'''

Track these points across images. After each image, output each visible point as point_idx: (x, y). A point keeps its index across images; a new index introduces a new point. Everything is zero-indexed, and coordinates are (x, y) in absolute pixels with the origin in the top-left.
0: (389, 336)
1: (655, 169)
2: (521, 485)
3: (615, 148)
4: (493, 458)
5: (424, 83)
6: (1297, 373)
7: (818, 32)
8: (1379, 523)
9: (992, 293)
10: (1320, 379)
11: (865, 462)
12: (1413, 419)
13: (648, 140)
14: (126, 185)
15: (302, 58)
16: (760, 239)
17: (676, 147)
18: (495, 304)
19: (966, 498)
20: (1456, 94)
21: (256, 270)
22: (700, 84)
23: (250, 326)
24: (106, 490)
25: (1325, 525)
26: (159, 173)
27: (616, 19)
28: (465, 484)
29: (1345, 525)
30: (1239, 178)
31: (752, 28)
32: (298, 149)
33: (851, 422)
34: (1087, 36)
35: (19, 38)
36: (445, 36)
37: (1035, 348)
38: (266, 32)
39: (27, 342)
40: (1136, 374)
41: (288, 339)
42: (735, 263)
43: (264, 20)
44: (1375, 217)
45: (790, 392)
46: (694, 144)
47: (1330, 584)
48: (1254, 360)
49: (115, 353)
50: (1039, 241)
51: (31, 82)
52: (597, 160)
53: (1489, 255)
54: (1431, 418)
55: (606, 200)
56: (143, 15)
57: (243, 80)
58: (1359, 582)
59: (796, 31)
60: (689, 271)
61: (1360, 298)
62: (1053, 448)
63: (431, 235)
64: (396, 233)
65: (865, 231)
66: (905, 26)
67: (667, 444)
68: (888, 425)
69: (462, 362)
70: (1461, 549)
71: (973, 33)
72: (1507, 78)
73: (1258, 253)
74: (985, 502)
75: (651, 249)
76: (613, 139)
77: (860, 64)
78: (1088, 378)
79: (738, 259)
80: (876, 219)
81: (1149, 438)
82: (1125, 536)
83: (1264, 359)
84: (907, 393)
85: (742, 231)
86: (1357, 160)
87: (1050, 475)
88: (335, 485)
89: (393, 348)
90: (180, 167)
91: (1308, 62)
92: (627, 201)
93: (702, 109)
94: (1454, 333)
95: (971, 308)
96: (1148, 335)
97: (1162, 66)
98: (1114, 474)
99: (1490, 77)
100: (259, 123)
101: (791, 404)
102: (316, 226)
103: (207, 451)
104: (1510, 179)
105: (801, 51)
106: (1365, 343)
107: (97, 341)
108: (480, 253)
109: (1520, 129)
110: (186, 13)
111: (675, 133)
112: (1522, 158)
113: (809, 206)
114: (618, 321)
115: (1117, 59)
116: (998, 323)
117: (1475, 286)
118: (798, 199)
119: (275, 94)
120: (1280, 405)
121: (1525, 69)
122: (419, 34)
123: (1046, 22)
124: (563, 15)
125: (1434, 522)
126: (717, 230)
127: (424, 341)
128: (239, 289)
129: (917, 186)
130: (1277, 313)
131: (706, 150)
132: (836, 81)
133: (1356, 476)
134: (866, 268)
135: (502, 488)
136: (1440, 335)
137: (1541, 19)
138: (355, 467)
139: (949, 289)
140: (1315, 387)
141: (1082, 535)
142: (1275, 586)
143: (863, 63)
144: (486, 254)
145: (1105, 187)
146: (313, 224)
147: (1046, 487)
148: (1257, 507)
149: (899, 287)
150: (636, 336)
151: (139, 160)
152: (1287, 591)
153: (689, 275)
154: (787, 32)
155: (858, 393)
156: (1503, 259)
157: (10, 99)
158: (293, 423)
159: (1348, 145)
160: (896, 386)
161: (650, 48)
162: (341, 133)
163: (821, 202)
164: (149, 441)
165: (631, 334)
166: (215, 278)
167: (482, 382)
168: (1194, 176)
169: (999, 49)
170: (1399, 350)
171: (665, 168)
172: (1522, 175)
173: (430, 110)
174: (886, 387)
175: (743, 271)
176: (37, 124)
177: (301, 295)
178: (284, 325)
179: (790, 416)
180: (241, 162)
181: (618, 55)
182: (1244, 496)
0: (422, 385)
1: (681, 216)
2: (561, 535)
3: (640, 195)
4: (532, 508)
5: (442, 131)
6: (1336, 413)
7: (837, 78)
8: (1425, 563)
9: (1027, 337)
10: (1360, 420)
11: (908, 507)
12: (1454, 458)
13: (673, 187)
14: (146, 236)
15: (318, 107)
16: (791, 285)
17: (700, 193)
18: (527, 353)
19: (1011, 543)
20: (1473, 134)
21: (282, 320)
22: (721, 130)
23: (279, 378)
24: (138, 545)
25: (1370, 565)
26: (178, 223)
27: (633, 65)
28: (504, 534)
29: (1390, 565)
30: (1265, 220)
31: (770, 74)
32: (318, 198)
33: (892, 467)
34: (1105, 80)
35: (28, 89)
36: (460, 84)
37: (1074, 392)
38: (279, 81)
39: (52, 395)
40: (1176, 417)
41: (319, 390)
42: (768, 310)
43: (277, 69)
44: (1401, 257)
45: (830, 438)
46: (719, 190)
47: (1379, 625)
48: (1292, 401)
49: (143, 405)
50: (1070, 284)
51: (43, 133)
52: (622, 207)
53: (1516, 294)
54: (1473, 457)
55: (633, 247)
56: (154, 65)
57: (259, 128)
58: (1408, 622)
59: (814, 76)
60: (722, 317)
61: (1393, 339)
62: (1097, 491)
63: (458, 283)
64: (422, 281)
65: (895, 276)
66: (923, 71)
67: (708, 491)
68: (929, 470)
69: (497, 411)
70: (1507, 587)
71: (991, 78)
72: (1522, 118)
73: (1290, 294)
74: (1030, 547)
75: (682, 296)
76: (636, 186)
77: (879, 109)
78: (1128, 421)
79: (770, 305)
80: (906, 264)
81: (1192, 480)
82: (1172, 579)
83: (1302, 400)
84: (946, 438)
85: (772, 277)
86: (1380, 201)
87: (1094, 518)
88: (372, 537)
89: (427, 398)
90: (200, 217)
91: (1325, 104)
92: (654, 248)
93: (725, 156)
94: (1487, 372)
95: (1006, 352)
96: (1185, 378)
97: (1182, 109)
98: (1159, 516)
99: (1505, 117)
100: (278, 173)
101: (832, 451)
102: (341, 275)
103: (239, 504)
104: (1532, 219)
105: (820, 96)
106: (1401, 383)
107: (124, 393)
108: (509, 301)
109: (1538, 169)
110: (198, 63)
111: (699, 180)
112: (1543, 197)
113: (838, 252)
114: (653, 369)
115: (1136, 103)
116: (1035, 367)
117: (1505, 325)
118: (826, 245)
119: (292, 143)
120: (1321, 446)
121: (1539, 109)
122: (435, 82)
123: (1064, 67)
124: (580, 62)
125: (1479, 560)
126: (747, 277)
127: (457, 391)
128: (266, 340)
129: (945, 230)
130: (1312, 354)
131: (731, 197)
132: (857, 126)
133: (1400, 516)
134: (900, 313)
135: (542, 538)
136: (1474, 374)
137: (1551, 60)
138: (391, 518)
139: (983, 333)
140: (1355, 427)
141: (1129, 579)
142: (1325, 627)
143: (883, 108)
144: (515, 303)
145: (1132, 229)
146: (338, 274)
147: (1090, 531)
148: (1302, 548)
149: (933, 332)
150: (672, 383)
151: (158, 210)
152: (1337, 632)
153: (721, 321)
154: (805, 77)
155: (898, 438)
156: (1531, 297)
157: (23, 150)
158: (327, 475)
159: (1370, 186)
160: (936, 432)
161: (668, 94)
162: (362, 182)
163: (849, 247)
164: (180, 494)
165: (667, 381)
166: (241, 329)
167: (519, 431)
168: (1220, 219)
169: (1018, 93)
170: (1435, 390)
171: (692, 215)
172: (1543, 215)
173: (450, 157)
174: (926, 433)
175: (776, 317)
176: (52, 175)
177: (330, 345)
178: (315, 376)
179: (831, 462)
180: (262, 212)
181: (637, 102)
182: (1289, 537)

'''

▸ Exercise goal: Retype everything above from the start of the data down to the line containing "59: (796, 31)", including that line.

▸ Written response:
Track these points across images. After each image, output each visible point as point_idx: (x, y). A point keeps its index across images; a new index introduces a new point. Everything is zero-indexed, and coordinates are (x, y) in absolute pixels with the origin in the top-left.
0: (389, 336)
1: (655, 169)
2: (521, 485)
3: (615, 148)
4: (493, 458)
5: (424, 83)
6: (1297, 373)
7: (818, 32)
8: (1379, 523)
9: (992, 293)
10: (1320, 379)
11: (865, 462)
12: (1413, 419)
13: (648, 140)
14: (126, 185)
15: (302, 58)
16: (760, 239)
17: (676, 147)
18: (495, 304)
19: (966, 498)
20: (1456, 94)
21: (256, 270)
22: (700, 84)
23: (250, 326)
24: (106, 490)
25: (1325, 525)
26: (159, 173)
27: (616, 19)
28: (465, 484)
29: (1345, 525)
30: (1239, 178)
31: (752, 28)
32: (298, 149)
33: (851, 422)
34: (1087, 36)
35: (19, 38)
36: (445, 36)
37: (1035, 348)
38: (266, 32)
39: (27, 342)
40: (1136, 374)
41: (288, 339)
42: (735, 263)
43: (264, 20)
44: (1375, 217)
45: (790, 392)
46: (694, 144)
47: (1330, 584)
48: (1254, 360)
49: (115, 353)
50: (1039, 241)
51: (31, 82)
52: (597, 160)
53: (1489, 255)
54: (1431, 418)
55: (606, 200)
56: (143, 15)
57: (243, 80)
58: (1359, 582)
59: (796, 31)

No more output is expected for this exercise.